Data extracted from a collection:
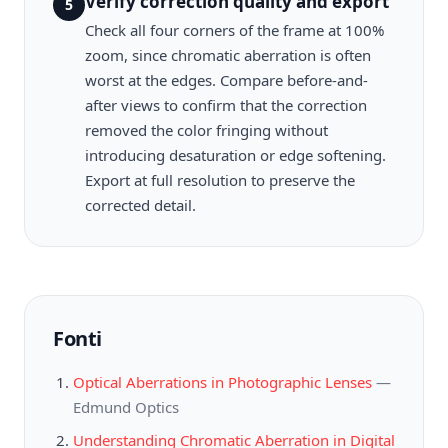
Verify correction quality and export
5
Check all four corners of the frame at 100%
zoom, since chromatic aberration is often
worst at the edges. Compare before-and-
after views to confirm that the correction
removed the color fringing without
introducing desaturation or edge softening.
Export at full resolution to preserve the
corrected detail.
Fonti
Optical Aberrations in Photographic Lenses
—
Edmund Optics
Understanding Chromatic Aberration in Digital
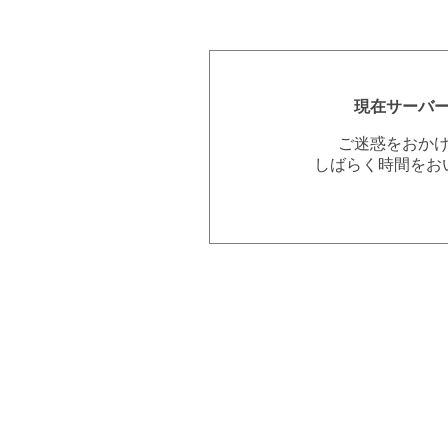
現在サーバ
ご迷惑をおか
しばらく時間をお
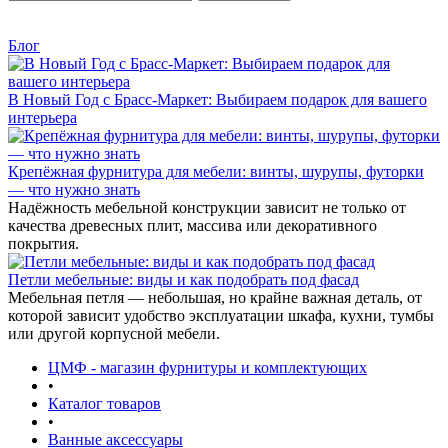
Блог
В Новый Год с Брасс-Маркет: Выбираем подарок для вашего
интерьера
Крепёжная фурнитура для мебели: винты, шурупы, футорки
— что нужно знать
Надёжность мебельной конструкции зависит не только от
качества древесных плит, массива или декоративного
покрытия.
Петли мебельные: виды и как подобрать под фасад
Мебельная петля — небольшая, но крайне важная деталь, от
которой зависит удобство эксплуатации шкафа, кухни, тумбы
или другой корпусной мебели.
ЦМФ - магазин фурнитуры и комплектующих
•
Каталог товаров
•
Ванные аксессуары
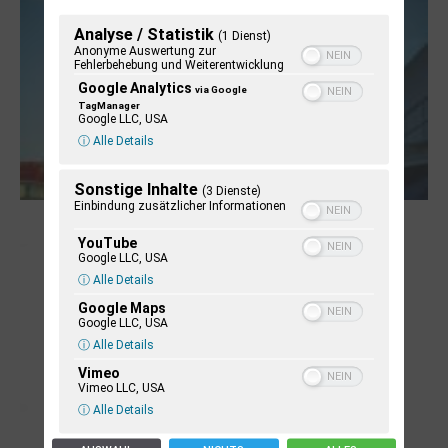
Analyse / Statistik
(1 Dienst)
Anonyme Auswertung zur
Fehlerbehebung und Weiterentwicklung
Google Analytics
via Google
TagManager
Google LLC, USA
ⓘ Alle Details
Sonstige Inhalte
(3 Dienste)
Einbindung zusätzlicher Informationen
NUKLEUS Kiel
YouTube
Google LLC, USA
ⓘ Alle Details
Google Maps
Google LLC, USA
ⓘ Alle Details
Vimeo
Vimeo LLC, USA
ⓘ Alle Details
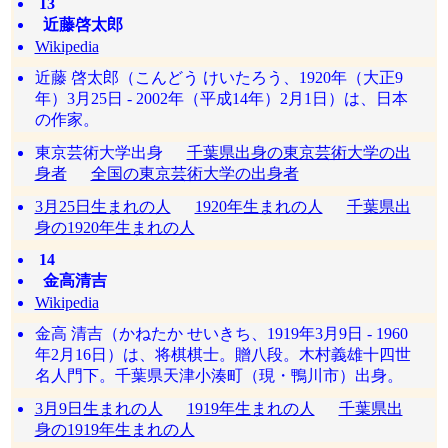
13
近藤啓太郎
Wikipedia
近藤 啓太郎（こんどう けいたろう、1920年（大正9
年）3月25日 - 2002年（平成14年）2月1日）は、日本
の作家。
東京芸術大学出身
千葉県出身の東京芸術大学の出
身者
全国の東京芸術大学の出身者
3月25日生まれの人
1920年生まれの人
千葉県出
身の1920年生まれの人
14
金高清吉
Wikipedia
金高 清吉（かねたか せいきち、1919年3月9日 - 1960
年2月16日）は、将棋棋士。贈八段。木村義雄十四世
名人門下。千葉県天津小湊町（現・鴨川市）出身。
3月9日生まれの人
1919年生まれの人
千葉県出
身の1919年生まれの人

What you will do = Show all lines in the records above that hold "зависит".

Written response =
Надёжность мебельной конструкции зависит не только от
которой зависит удобство эксплуатации шкафа, кухни, тумбы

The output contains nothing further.